Exercise objective » All the lines below need to be transcribed exactly. Pictures get left out.

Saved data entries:
□ □ □ □ □

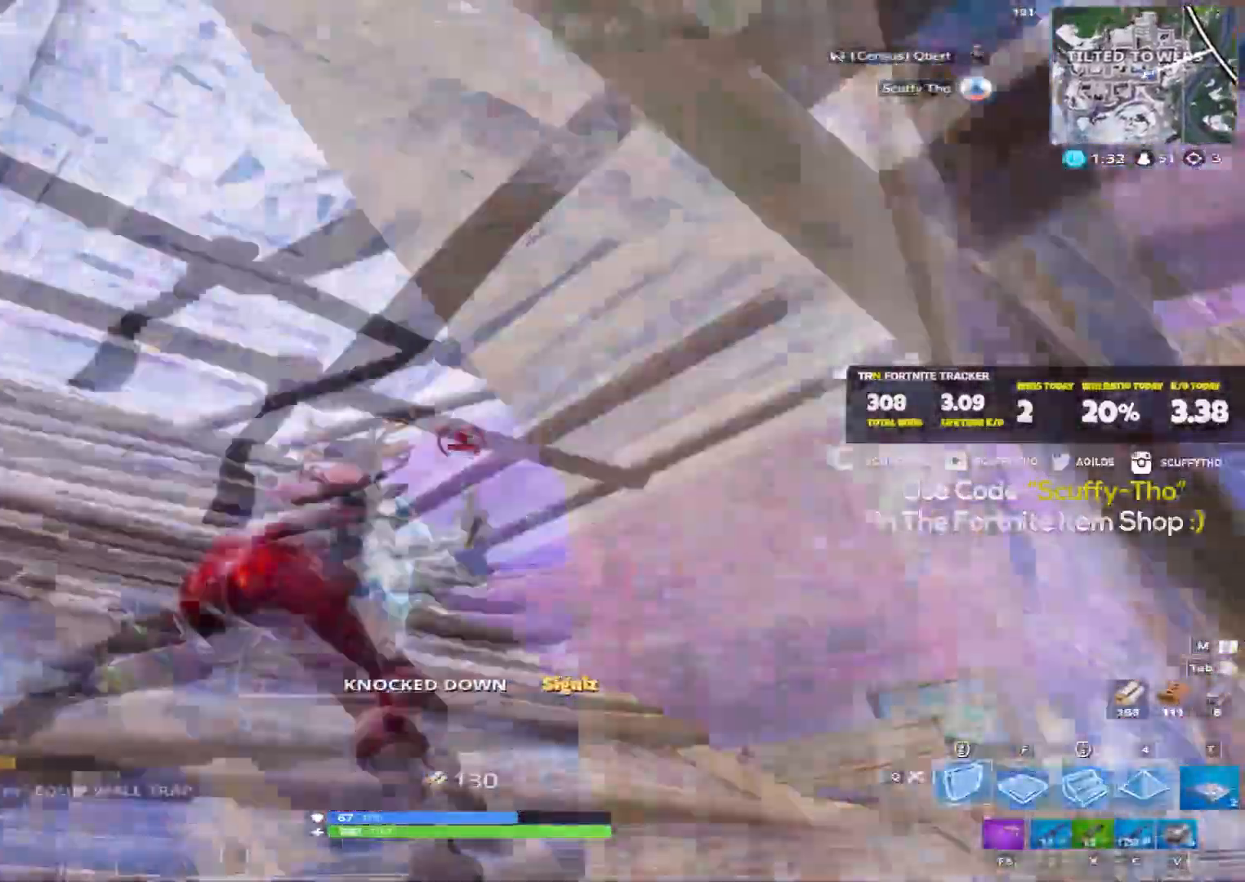
Gameplay with keyboard and mouse; each line is a JSON object with the keys and mouse buttons held at the frame after it. "events" lists presses ("down") and releases ("up") of "a", "c", "ctrl", "d", "e", "f", "q", "r", "s", "shift", "space", "tab", "v", "w", "x", "z", "mouse_left", "mouse_wheel" and "mouse_right" between this image and that frame as [ms after this image, input, new state], when the widget could be followed in between. "mouse_left", "mouse_wheel", "mouse_right" = the "left", "wheel", "right" buttons of the "mouse" list. No other keys are recorded. "wheel" means that the mouse wheel is clicked or scrolled. Mouse movement is not recorded.
{"keys": ["a"], "mouse": [], "events": [[67, "a", "up"], [67, "d", "down"], [300, "mouse_left", "up"], [434, "d", "up"], [467, "a", "down"]]}
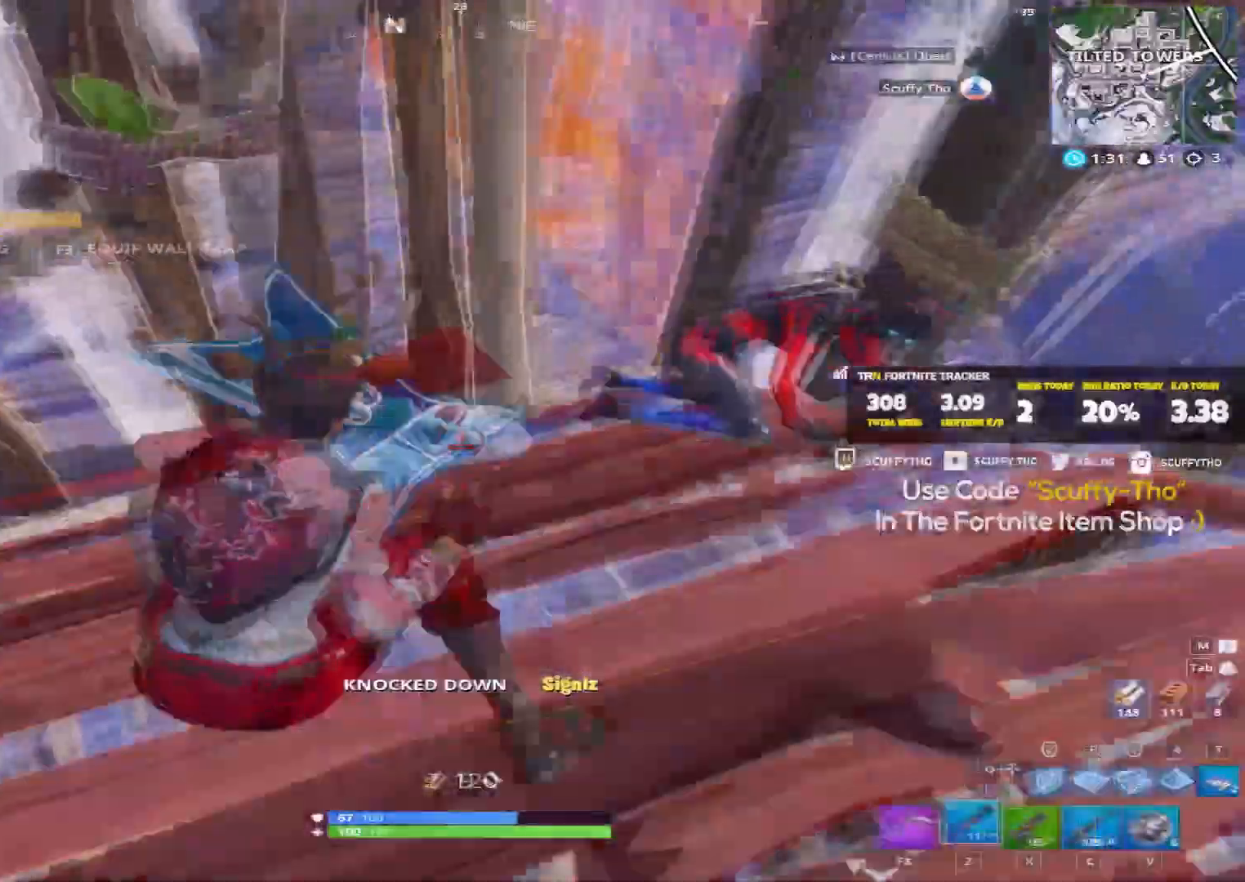
{"keys": [], "mouse": [], "events": [[33, "w", "down"], [66, "a", "up"], [66, "d", "down"], [200, "s", "down"], [300, "d", "up"], [300, "s", "up"], [300, "w", "up"]]}
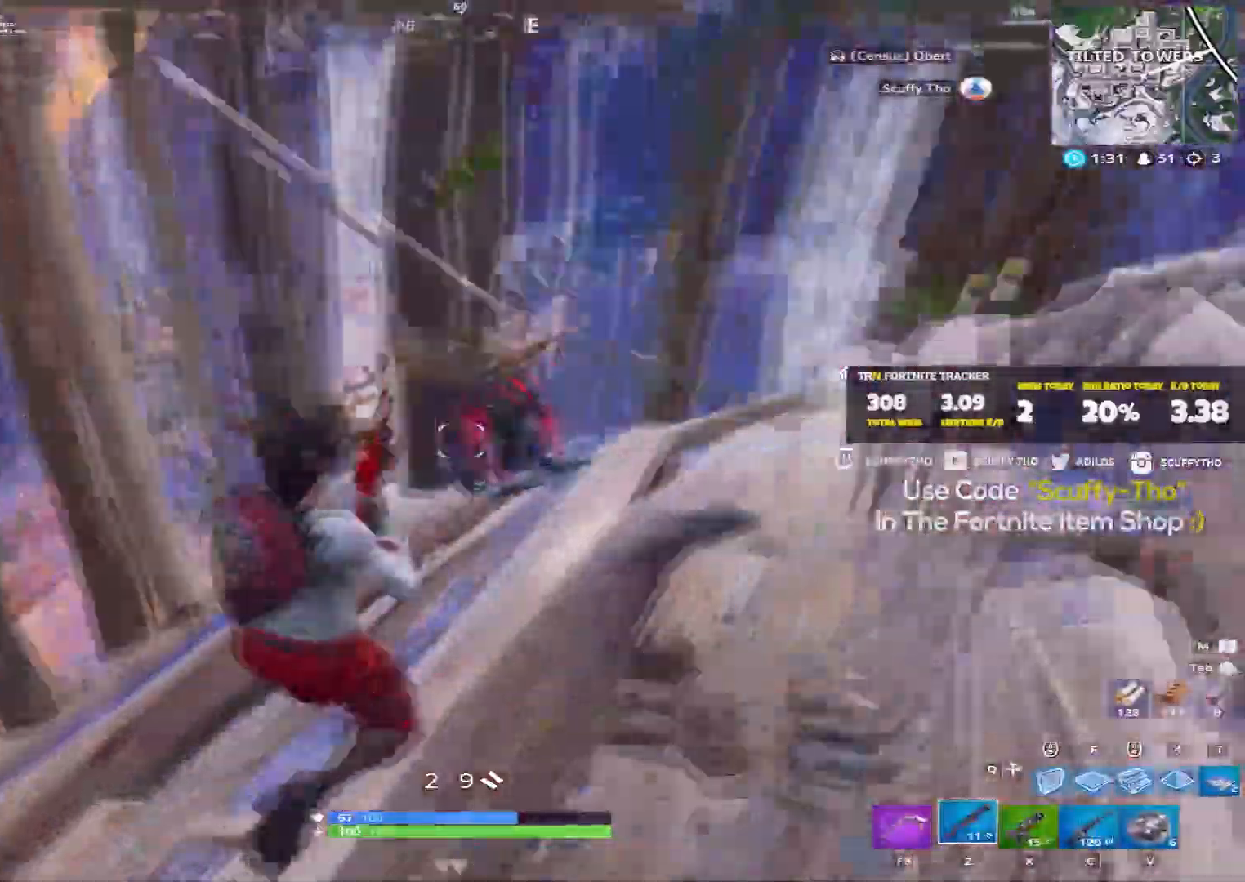
{"keys": ["a", "w"], "mouse": [], "events": [[67, "d", "down"], [234, "d", "up"], [267, "mouse_left", "down"], [367, "a", "down"], [401, "mouse_left", "up"], [401, "w", "down"]]}
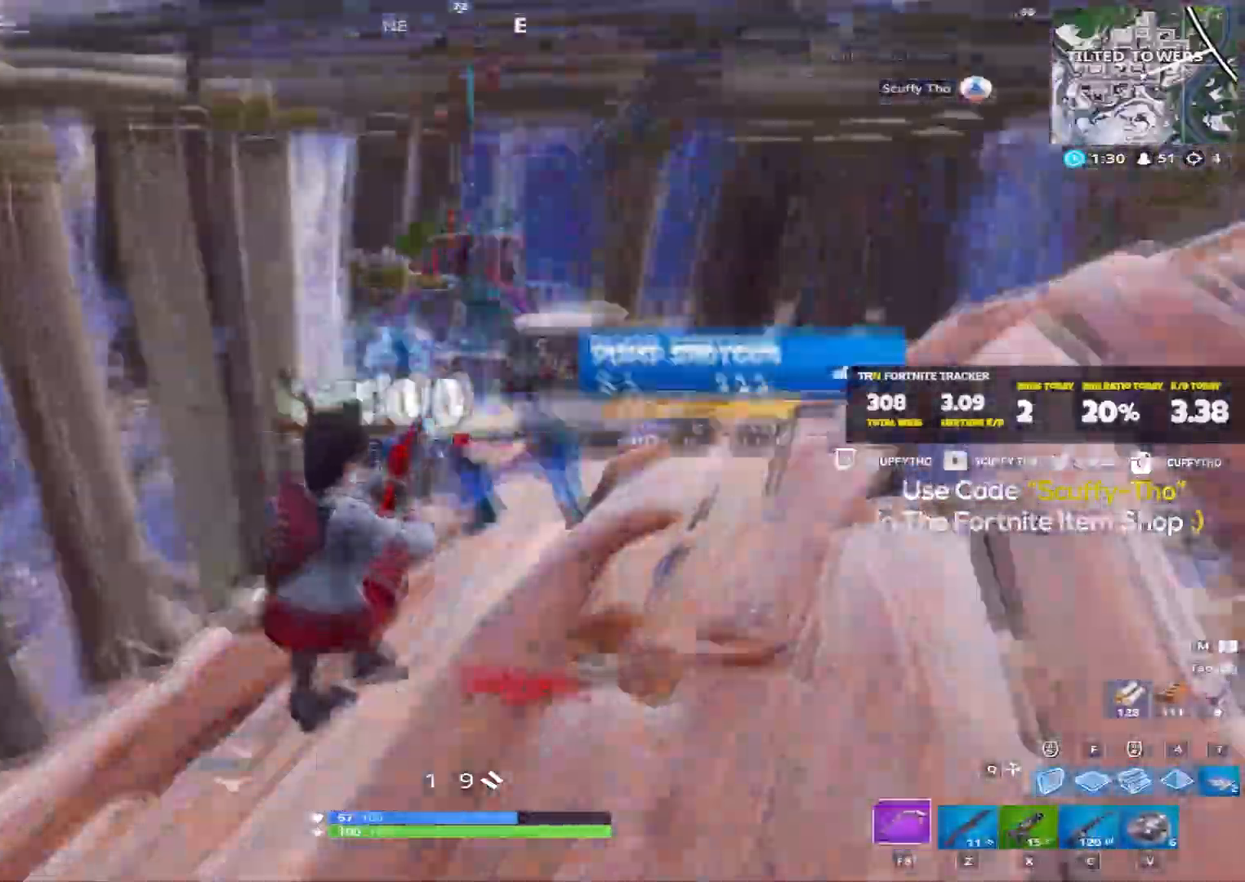
{"keys": ["a", "shift", "w"], "mouse": [], "events": [[100, "shift", "down"]]}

□ □ □ □ □

Result for this exercise »
Gameplay with keyboard and mouse; each line is a JSON object with the keys and mouse buttons held at the frame after it. "events" lists presses ("down") and releases ("up") of "a", "c", "ctrl", "d", "e", "f", "q", "r", "s", "shift", "space", "tab", "v", "w", "x", "z", "mouse_left", "mouse_wheel" and "mouse_right" between this image and that frame as [ms after this image, input, new state], when the widget could be followed in between. "mouse_left", "mouse_wheel", "mouse_right" = the "left", "wheel", "right" buttons of the "mouse" list. No other keys are recorded. "wheel" means that the mouse wheel is clicked or scrolled. Mouse movement is not recorded.
{"keys": ["a"], "mouse": [], "events": [[67, "a", "up"], [67, "d", "down"], [300, "mouse_left", "up"], [434, "d", "up"], [467, "a", "down"]]}
{"keys": [], "mouse": [], "events": [[33, "w", "down"], [66, "a", "up"], [66, "d", "down"], [200, "s", "down"], [300, "d", "up"], [300, "s", "up"], [300, "w", "up"]]}
{"keys": ["a", "w"], "mouse": [], "events": [[67, "d", "down"], [234, "d", "up"], [267, "mouse_left", "down"], [367, "a", "down"], [401, "mouse_left", "up"], [401, "w", "down"]]}
{"keys": ["a", "shift", "w"], "mouse": [], "events": [[100, "shift", "down"]]}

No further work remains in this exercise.